Kolmogorov complexity

Kolmogorov complexity is the length of the shortest effective description of an object — typically, the shortest computer program that outputs a given string and halts. Named for Andrey Kolmogorov, who formalized the concept in 1963, it provides a rigorous, substrate-independent measure of the information content of individual objects, as opposed to the statistical averages captured by Shannon entropy. Where Shannon asks "how unpredictable is this source?", Kolmogorov asks "how complex is this particular string?" The two questions are complementary: Shannon's answer is about ensembles; Kolmogorov's is about individuals.

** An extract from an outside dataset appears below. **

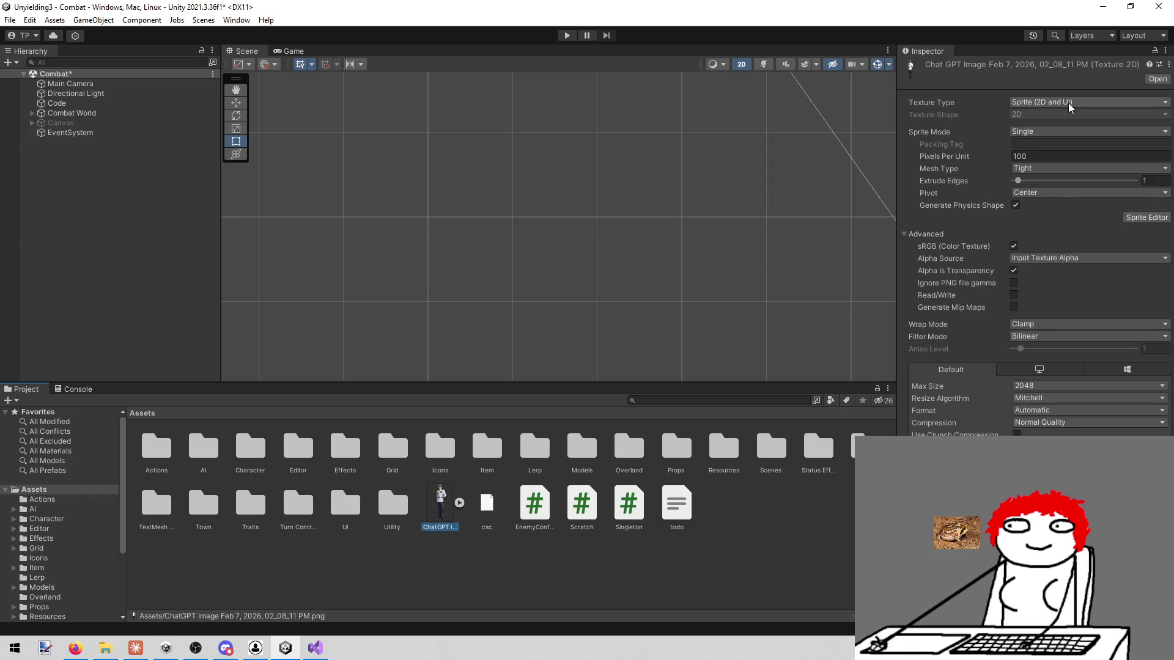
{"action": "left_click", "coordinate": [1034, 102]}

The concept was discovered independently in the early 1960s by Ray Solomonoff (who sought a universal theory of inductive inference), Andrey Kolmogorov (who sought a rigorous definition of randomness for individual sequences), and Gregory Chaitin (who explored the limits of formal proof through algorithmic information). Their convergent discovery suggests that Kolmogorov complexity is not an arbitrary formalism but a natural measure — the information-theoretic analogue of mass or charge, a quantity that emerges whenever one asks how much structure an object contains.

Definition and Formalism

For a finite binary string x, the Kolmogorov complexity K(x) is defined as the length of the shortest program p, written for a fixed universal Turing machine U, such that U(p) = x and U halts. Formally:

K(x) = min { |p| : U(p) = x }

The choice of universal machine matters — but only slightly. The Invariance theorem states that for any two universal Turing machines U and V, there exists a constant c_UV such that for all x:

|K_U(x) - K_V(x)| <= c_UV

This means Kolmogorov complexity is machine-independent up to an additive constant. The constant depends on the reference machine but not on the string. For long strings, the machine-specific overhead becomes negligible; for theoretical purposes, the invariance is sufficient to make K(x) a well-defined mathematical object.

Algorithmic Randomness

Kolmogorov complexity resolves a problem that probability theory could not: defining randomness for an individual sequence. A string is algorithmically random — in the sense of Martin-Löf randomness — if its Kolmogorov complexity is approximately equal to its length: K(x) ~ |x|. Such a string has no exploitable regularity; it cannot be compressed, predicted, or described more concisely than by writing it out directly.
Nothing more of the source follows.